I am from Monterrey, Mexico and have lived the past five years in Mexico City. I transferred to NMSU spring 2019 and I am currently an undergraduate student majoring in Psychology with a minor in Counseling and Educational Psychology. I would like to pursue a PhD in Psychology and eventually work in both research and counseling. I am the treasurer of Psi Chi, the International Psychology Honors Society. The things I enjoy most are cooking, spending time with my dog and my family, and being in nature.

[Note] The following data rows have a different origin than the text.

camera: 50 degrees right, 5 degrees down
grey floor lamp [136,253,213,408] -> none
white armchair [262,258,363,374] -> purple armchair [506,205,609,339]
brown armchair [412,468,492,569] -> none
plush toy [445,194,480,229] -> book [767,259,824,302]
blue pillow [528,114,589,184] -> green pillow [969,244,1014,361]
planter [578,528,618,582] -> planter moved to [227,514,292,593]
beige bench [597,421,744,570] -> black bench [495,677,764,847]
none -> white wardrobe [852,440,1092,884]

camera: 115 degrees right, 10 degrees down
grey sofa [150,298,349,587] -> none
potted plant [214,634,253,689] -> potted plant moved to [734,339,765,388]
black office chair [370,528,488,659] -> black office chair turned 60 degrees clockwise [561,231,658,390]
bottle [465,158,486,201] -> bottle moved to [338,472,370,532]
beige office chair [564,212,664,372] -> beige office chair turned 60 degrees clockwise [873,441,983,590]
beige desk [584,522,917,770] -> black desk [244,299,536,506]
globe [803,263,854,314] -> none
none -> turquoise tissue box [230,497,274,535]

Robots and technology are becoming part of our daily lives. We will run a study to determine a baseline on how people categorize machines socially and relationally. From this we will identify the stereotypes that people have about robots and how this affects their trust and ability. We will also examine how thinking about robots affects people’s categorization and self-stereotyping of themselves. The data gathered in this project will serve to provide us with a clearer picture on how the increasing presence of robots will affect our lives.

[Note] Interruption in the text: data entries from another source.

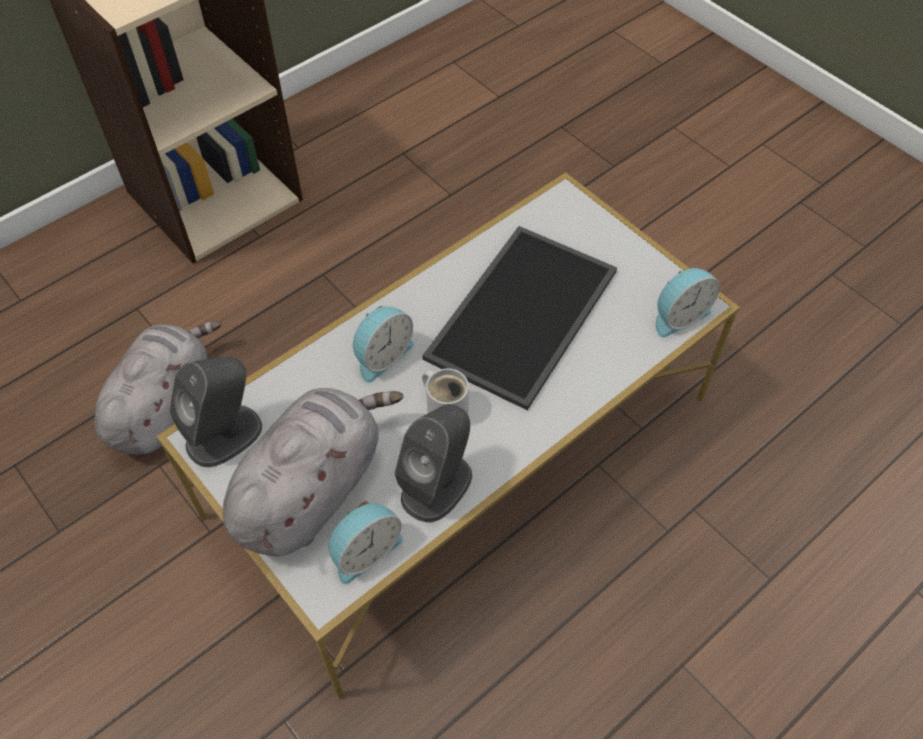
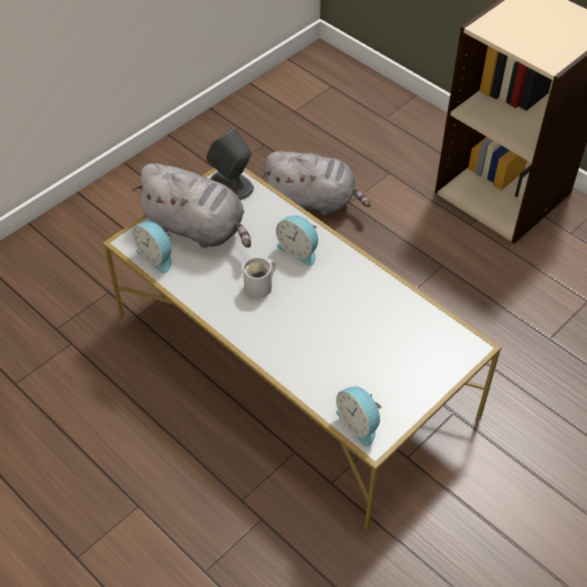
camera: 85 degrees right, 5 degrees down
grey speaker [395,404,472,522] -> none
tray [422,226,617,410] -> none

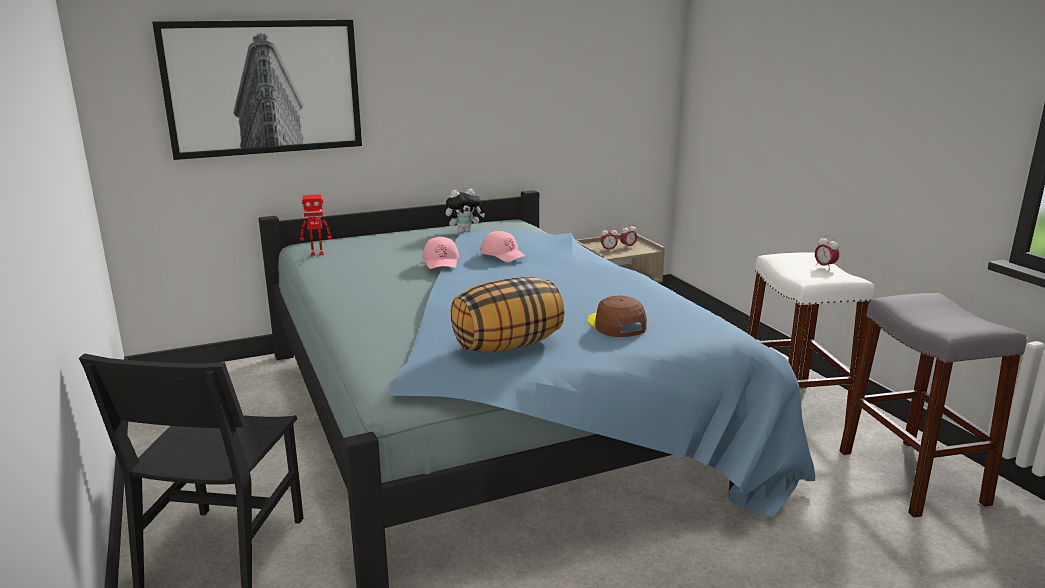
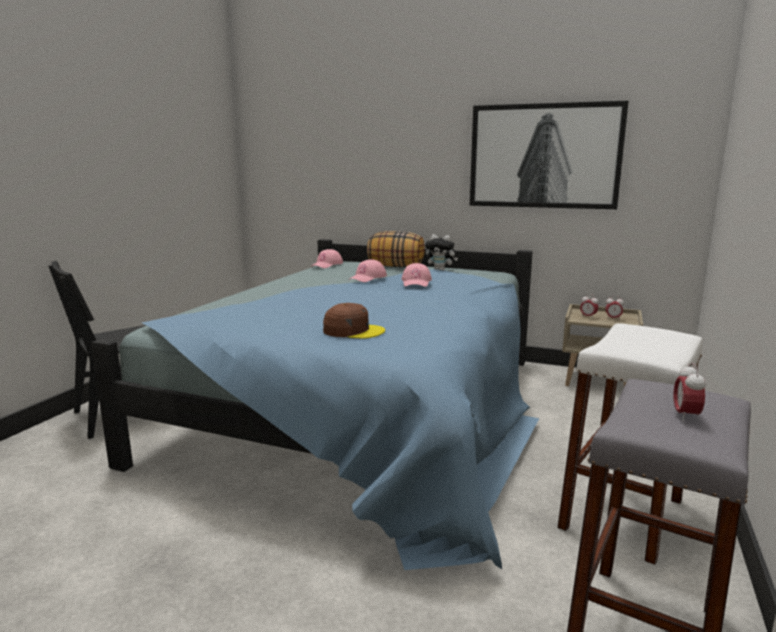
camera: 45 degrees right, 5 degrees down
picture [152,20,362,160] -> picture moved to [470,101,629,209]
toy robot [300,194,332,256] -> pink cap [311,249,343,268]
pillow [450,277,564,353] -> pillow moved to [367,231,425,267]
brown cap [587,296,647,337] -> brown cap turned 75 degrees clockwise [323,303,385,339]
alarm clock [815,235,839,270] -> alarm clock moved to [673,362,706,421]

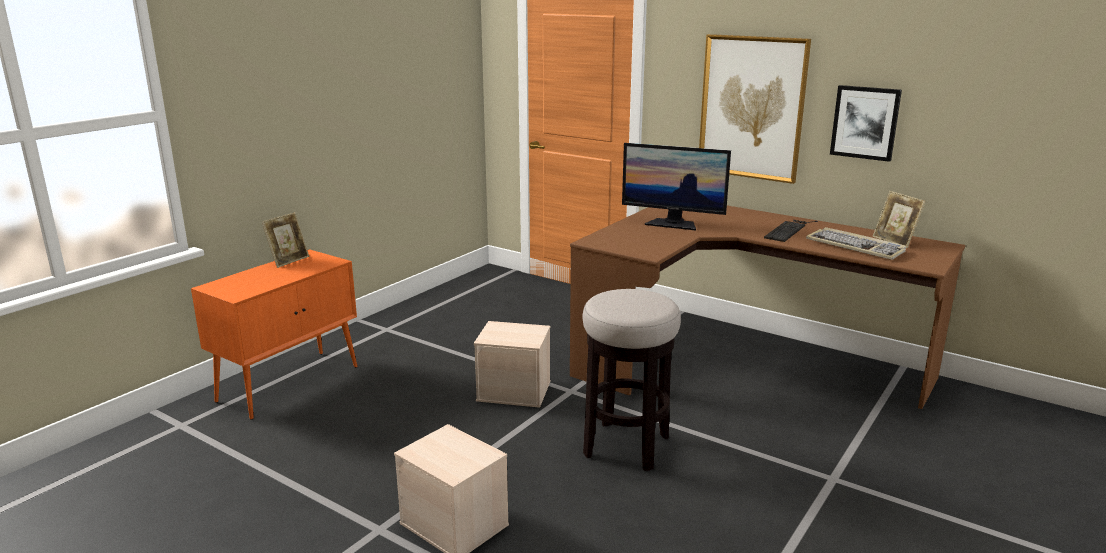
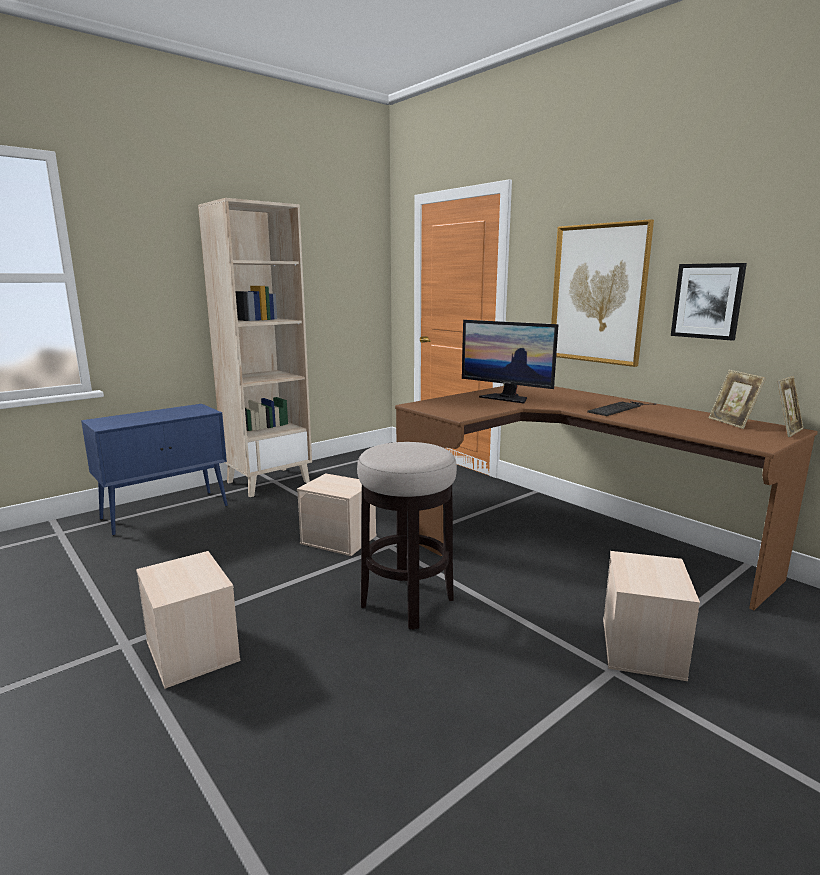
camera: 15 degrees right, 5 degrees down
orange cabinet [191,249,358,420] -> blue cabinet [81,404,228,536]
picture frame [262,212,309,268] -> picture frame moved to [777,376,804,437]
keyboard [806,227,906,260] -> none
none -> beige bookcase [198,198,312,497]
none -> beige storage box [603,551,700,681]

- Project description, timeline, and milestones developed with mentor; on file with DSP
- Complete half of project milestones
- Complete project
- Present scholarly work at URCAS
- Attend a professional conference (without presenting)
- Present scholarly work at conference, exhibition, recital, film festival, reading, etc.
- Author or co-author a manuscript submitted for publication
Michelle’s mentor: Dr. Marlene Fraune:
Dr. Marlena R. Fraune received her B.A. in Psychology at Beloit College in 2013, and her PhD at Indiana University in 2018. During her time in the PhD program, she researched the psychology of how to make human-robot more efficient and enjoyable. Dr. Fraune studied intergroup human-robot interaction nationally and abroad, as a visiting researcher at Toyohashi University of Technology (2014, 2016), Bielefeld University (2015), and the United States Air Force Research Lab (2017). She is now an Assistant Professor leading the Intergroup Human-Robot Interaction Lab in the Department of Psychology at New Mexico State University.